Wrightia demartiniana
- Conservation status: Near Threatened (IUCN 3.1)

Scientific classification
- Kingdom: Plantae
- Clade: Embryophytes
- Clade: Tracheophytes
- Clade: Spermatophytes
- Clade: Angiosperms
- Clade: Eudicots
- Clade: Asterids
- Order: Gentianales
- Family: Apocynaceae
- Genus: Wrightia
- Species: W. demartiniana
- Binomial name: Wrightia demartiniana Chiov.
- Synonyms: Piaggiaea boranensis Chiov.; Piaggiaea demartiniana (Chiov.) Chiov.; Wrightia boranensis (Chiov.) Cufod.;

= Wrightia demartiniana =

- Genus: Wrightia
- Species: demartiniana
- Authority: Chiov.
- Conservation status: NT
- Synonyms: Piaggiaea boranensis Chiov., Piaggiaea demartiniana (Chiov.) Chiov., Wrightia boranensis (Chiov.) Cufod.

Species of plant

Wrightia demartiniana is a plant in the dogbane family Apocynaceae. It is native to East Africa.

==Description==
Wrightia demartiniana grows as a shrub or small tree up to 5 m tall. Its fragrant flowers feature a white or creamy corolla. The fruit is grey-green with paired follicles, up to 30 cm in diameter. Local traditional medicinal uses include the treatment of kidney problems, gonorrhoea and as a laxative.

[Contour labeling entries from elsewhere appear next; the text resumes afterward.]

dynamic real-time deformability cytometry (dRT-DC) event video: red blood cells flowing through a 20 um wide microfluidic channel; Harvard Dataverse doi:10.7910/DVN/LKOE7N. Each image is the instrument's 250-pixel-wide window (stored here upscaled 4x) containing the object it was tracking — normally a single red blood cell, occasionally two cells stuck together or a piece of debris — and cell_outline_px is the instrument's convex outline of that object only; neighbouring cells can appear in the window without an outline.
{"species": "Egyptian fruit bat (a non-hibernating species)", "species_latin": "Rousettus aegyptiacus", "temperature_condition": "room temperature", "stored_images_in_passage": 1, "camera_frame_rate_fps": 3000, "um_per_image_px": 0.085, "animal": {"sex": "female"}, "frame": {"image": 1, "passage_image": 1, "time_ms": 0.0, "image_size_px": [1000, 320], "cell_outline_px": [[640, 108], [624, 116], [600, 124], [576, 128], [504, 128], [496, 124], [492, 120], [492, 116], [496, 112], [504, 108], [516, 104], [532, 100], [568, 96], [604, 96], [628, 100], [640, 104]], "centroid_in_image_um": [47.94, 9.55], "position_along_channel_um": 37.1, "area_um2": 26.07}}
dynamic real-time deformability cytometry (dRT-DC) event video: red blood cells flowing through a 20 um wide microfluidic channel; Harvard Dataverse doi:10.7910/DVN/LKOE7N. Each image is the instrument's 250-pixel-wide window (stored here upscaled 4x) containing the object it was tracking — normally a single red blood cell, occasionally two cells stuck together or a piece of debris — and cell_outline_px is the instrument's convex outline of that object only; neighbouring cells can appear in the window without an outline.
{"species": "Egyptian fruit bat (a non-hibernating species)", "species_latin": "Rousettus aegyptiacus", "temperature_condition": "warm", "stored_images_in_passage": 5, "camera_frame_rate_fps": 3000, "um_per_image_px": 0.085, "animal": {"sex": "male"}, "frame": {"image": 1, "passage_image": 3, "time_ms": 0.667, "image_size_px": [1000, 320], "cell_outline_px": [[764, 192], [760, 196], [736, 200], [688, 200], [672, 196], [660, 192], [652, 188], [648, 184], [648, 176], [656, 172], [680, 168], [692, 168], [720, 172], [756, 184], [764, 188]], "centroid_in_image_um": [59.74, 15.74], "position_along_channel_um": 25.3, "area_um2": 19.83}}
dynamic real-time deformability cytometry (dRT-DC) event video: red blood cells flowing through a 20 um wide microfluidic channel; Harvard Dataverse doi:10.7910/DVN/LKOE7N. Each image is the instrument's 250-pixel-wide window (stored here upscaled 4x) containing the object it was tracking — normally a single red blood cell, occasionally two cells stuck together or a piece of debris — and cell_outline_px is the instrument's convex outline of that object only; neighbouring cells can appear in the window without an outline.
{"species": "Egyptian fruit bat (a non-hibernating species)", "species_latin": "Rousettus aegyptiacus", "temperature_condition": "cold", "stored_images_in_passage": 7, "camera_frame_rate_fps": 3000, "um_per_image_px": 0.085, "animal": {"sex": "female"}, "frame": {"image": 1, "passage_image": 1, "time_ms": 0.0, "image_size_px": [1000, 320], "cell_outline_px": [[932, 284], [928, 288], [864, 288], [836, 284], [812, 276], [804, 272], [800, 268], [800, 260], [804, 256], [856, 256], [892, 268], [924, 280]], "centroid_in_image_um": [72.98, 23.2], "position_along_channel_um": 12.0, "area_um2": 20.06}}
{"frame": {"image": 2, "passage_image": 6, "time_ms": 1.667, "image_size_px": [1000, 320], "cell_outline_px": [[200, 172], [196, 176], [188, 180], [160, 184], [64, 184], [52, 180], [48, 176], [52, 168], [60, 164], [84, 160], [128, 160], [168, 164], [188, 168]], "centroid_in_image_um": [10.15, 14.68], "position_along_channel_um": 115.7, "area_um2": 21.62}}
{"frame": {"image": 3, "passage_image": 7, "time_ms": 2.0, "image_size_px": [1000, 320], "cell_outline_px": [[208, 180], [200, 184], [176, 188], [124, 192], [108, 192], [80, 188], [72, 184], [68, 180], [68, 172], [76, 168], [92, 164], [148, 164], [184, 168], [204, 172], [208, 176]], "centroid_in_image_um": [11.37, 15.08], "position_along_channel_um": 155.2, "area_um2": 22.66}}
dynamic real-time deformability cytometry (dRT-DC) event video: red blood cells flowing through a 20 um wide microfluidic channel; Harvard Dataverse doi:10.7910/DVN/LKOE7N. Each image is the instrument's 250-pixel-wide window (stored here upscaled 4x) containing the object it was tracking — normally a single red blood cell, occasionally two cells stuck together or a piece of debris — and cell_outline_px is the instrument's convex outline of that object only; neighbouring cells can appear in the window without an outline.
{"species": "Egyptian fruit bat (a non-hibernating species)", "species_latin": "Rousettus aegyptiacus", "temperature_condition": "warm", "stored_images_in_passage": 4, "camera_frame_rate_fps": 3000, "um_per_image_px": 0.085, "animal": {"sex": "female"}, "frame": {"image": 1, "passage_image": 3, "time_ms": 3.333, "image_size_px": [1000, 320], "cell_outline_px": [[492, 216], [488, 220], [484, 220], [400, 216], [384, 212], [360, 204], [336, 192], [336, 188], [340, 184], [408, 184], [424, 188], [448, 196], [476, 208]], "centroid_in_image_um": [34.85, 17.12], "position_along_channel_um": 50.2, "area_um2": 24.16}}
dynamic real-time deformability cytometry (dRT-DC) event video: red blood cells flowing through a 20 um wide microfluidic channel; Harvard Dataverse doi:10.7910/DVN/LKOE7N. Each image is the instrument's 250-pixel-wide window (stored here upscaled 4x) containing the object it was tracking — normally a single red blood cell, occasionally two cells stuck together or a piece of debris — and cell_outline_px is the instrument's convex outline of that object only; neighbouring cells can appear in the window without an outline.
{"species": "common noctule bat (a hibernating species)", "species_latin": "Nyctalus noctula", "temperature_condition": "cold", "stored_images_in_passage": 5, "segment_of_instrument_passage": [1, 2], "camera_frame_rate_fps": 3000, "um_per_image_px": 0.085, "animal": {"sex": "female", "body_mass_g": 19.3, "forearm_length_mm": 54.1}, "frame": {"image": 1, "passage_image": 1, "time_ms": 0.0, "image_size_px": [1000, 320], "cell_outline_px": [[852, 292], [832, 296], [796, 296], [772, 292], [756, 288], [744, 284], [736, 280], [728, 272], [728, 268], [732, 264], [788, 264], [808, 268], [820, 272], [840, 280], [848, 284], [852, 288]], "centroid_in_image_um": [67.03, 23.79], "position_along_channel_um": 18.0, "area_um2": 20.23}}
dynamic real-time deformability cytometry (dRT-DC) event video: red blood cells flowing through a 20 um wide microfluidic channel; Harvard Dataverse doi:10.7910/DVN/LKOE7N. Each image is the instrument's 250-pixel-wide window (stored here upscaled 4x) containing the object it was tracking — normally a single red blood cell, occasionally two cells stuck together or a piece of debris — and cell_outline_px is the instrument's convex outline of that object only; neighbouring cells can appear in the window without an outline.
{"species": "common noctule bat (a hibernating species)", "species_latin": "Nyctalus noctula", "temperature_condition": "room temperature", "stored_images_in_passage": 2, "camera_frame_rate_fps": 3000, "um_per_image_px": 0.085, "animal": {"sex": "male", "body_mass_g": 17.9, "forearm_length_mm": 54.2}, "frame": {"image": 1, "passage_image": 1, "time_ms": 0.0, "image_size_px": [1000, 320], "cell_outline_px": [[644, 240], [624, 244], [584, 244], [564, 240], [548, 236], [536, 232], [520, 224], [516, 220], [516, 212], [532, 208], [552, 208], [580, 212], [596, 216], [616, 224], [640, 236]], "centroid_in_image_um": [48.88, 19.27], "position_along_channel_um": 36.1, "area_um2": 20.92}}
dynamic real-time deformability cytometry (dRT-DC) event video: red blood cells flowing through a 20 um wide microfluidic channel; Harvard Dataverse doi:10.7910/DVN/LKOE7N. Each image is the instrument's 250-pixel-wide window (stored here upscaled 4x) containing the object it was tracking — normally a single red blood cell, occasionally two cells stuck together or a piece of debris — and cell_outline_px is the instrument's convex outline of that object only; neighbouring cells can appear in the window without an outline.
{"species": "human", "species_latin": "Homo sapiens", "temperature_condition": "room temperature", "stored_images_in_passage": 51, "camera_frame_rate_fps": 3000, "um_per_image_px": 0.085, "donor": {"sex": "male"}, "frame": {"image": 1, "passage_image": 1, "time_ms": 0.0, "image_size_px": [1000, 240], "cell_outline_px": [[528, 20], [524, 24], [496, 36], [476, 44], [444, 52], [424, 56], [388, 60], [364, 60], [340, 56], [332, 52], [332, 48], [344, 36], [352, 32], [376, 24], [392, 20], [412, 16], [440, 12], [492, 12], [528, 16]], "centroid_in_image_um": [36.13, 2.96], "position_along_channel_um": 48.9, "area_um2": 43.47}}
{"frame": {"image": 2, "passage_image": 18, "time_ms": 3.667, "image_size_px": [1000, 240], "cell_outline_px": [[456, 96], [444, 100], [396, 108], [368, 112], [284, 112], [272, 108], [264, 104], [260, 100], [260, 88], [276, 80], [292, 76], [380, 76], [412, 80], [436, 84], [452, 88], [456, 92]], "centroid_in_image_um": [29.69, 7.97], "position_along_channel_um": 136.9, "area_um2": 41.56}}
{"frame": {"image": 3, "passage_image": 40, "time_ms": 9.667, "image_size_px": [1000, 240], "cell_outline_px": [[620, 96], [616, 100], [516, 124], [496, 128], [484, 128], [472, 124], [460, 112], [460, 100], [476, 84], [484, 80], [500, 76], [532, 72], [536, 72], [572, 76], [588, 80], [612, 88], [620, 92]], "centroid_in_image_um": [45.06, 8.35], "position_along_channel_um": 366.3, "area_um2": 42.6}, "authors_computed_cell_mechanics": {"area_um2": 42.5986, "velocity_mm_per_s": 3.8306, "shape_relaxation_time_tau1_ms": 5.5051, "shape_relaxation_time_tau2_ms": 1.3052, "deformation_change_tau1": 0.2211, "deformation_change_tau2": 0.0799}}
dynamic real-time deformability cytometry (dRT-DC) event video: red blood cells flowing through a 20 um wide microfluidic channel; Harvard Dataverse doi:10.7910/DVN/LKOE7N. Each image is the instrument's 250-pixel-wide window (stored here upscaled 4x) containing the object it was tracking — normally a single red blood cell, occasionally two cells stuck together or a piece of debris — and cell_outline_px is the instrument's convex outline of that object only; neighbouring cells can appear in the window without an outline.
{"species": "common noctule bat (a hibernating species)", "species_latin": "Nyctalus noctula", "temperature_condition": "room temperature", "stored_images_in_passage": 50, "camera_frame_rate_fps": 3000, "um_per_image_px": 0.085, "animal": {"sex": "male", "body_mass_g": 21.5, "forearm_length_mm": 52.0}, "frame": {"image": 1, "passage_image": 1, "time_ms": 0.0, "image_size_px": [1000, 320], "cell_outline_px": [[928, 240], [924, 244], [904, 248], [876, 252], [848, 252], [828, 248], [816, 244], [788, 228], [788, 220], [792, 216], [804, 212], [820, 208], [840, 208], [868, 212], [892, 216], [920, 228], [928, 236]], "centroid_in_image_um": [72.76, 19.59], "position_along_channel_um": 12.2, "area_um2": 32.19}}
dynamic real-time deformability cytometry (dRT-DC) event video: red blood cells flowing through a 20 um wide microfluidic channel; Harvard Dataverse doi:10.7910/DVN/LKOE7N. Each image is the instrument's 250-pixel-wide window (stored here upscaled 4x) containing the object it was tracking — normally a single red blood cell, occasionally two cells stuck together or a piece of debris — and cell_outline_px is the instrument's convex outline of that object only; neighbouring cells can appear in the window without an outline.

==Distribution and habitat==
Wrightia demartiniana is native to Ethiopia, Somalia and Kenya. Its habitat is bushland from 100–1000 m altitude.

==Conservation==
Wrightia demartiniana has been assessed as near threatened on the IUCN Red List. Its habitat is threatened by livestock farming and by harvesting of its wood. However the species is present in two protected areas in Kenya: Kora National Park and Samburu National Park.